The Gemini staff is located in the Winklevoss Capital offices in Manhattan. The team includes Michael Breu, who previously worked as head of information security in the research department at Bridgewater Associates, head of security Cem Paya, who previously held the same position at Airbnb, Katten Muchin Rosenman, a specialist of financial regulations.
In general, the company is cooperating closely with regulators. That fact helped them have a very important thing: a bank account with an American bank.

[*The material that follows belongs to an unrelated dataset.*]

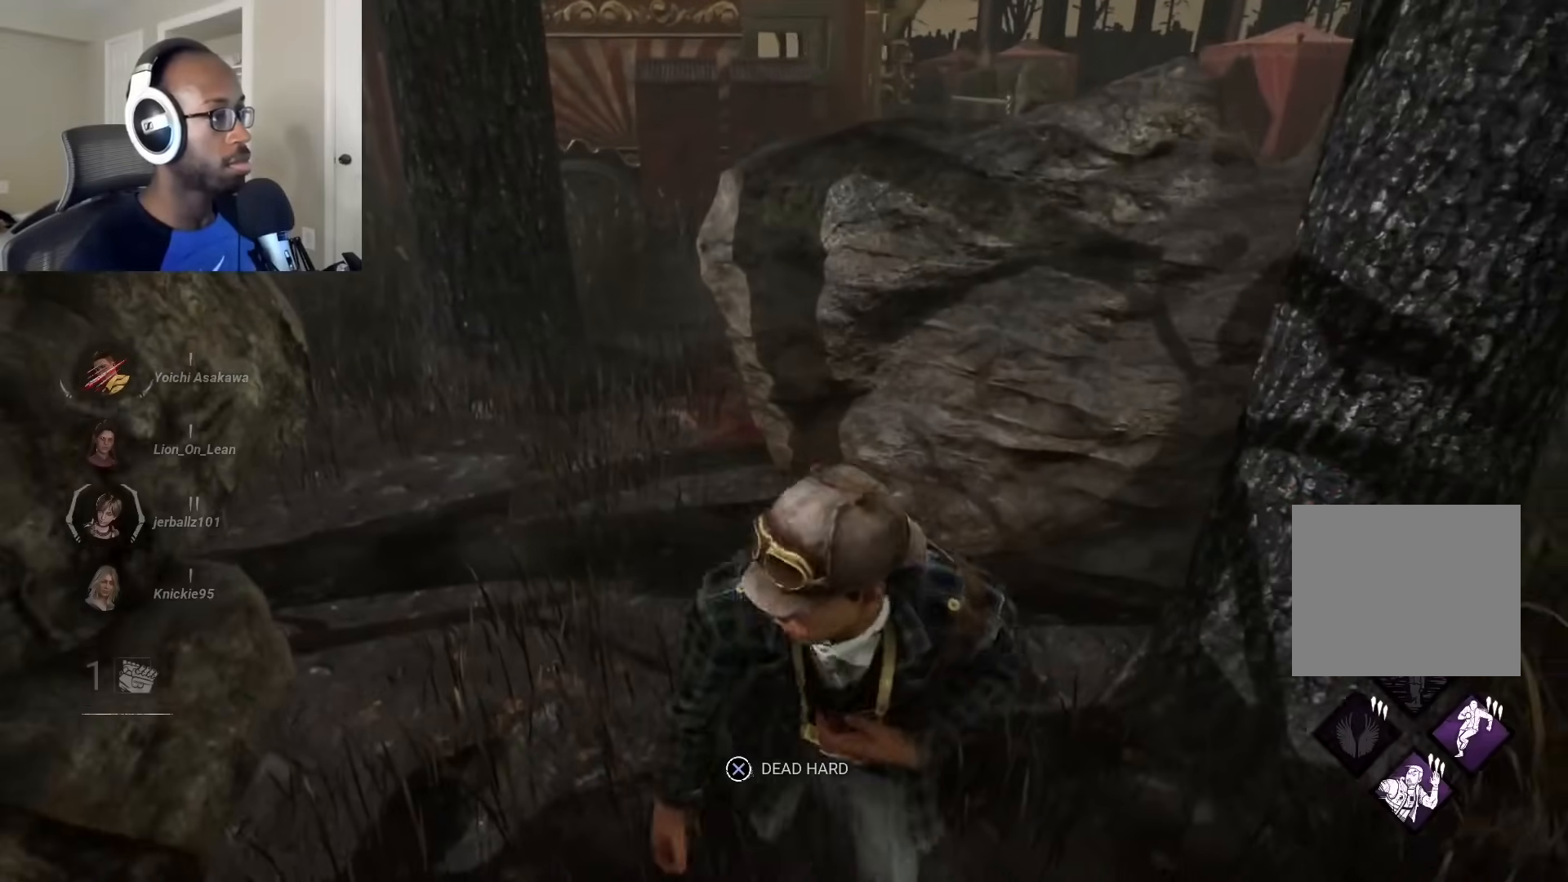
{"buttons": ["L1"], "left_stick": "right", "right_stick": "left", "events": [[267, "left_stick", "center"], [350, "left_stick", "right"], [467, "right_stick", "left"]]}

Again, the twins believe that Bitcoin will survive only if it has regulatory oversight.
Speaking about the security experts working at Gemini, it’s necessary to say that they, like any Bitcoin firm, have been focusing on the ways to keep the private keys in multiple offline and physically guarded locations.
As for the software, the twins hired a developer from the hedge fund Two Sigma, who is building a system suitable for both small investors and institutions that look for direct access to the trading system.
But if the current lack of confidence lasts, all of these ventures risk to amount to nothing. “This time around we are betting on ourselves,” Tyler Winklevoss said to The New York Times.
Obviously, the twins have already faced others’ mistakes. The last big start-up that the brothers backed was BitInstant which collapsed in 2013, its founder Charlie Shrem was arrested in January last year and was sentenced to two years in prison. Now, the tech enthused brothers prefer keeping their eyes wide open and do the things on their own.